Dangerous Radioactive Shipment Crossing Pacific on Defective Vessel


Dangerous shipment of Japanese High-Level
Radioactive Nuclear Waste Crossing Pacific Ocean
on Defective Vessel

08 February 2010 (Kyoto, Japan)
For more information contact: +81-90-3620-9251 (Smith)

For immediate release: A shipment of 28 canisters of highly toxic Japanese vitrified high level radioactive waste departed Sellafield, UK on 20 January aboard the Pacific Sandpiper bound for Japan. The cargo is today passing through the Panama Canal and will be entering the Pacific Ocean momentarily. The high level waste (HLW) has been produced by the reprocessing of spent reactor fuel from Japanese electric utilities. It is the first of this kind of shipment from the UK.

A press release issued 25 January by the Nuclear Free Local Authorities in the UK states:

“The Pacific Sandpiper has recently been issued with three Statutory Memos demanding the completion of work related to crew safety, Emergency Towing Procedures, and engine room fire extinguishing systems. The available evidence implies that this work has not yet been carried out.

Assignment A ::
Answer these questions from the nuclear waste article:
(i) How many canisters of waste make up the shipment?
(ii) On what date did the shipment leave Sellafield?
(iii) Which group issued the press release dated 25 January?
Assignment B :: From the nuclear waste article, extract everything from "For immediate release: A" down to "been carried out.".

[Records from a data source]

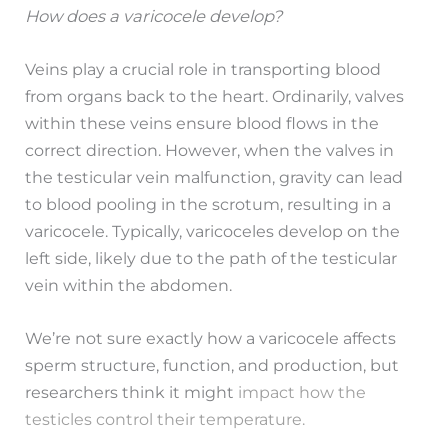
How does a varicocele develop?
Veins play a crucial role in transporting blood
from organs back to the heart. Ordinarily, valves
within these veins ensure blood flows in the
correct direction. However, when the valves in
the testicular vein malfunction, gravity can lead
to blood pooling in the scrotum, resulting in a
varicocele. Typically, varicoceles develop on the
left side, likely due to the path of the testicular
vein within the abdomen.
We’re not sure exactly how a varicocele affects
sperm structure, function, and production, but
researchers think it might
impact how the
testicles control their temperature.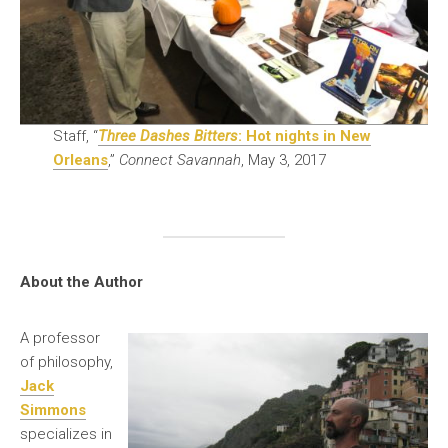
Staff, “
Three Dashes Bitters
: Hot nights in New
Orleans
,”
Connect Savannah
, May 3, 2017
About the Author
A professor
of philosophy,
Jack
Simmons
specializes in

Problem solution A ::
(i) 28
(ii) 20 January
(iii) The Nuclear Free Local Authorities in the UK

Problem solution B ::
For immediate release: A shipment of 28 canisters of highly toxic Japanese vitrified high level radioactive waste departed Sellafield, UK on 20 January aboard the Pacific Sandpiper bound for Japan. The cargo is today passing through the Panama Canal and will be entering the Pacific Ocean momentarily. The high level waste (HLW) has been produced by the reprocessing of spent reactor fuel from Japanese electric utilities. It is the first of this kind of shipment from the UK.

A press release issued 25 January by the Nuclear Free Local Authorities in the UK states:

“The Pacific Sandpiper has recently been issued with three Statutory Memos demanding the completion of work related to crew safety, Emergency Towing Procedures, and engine room fire extinguishing systems. The available evidence implies that this work has not yet been carried out.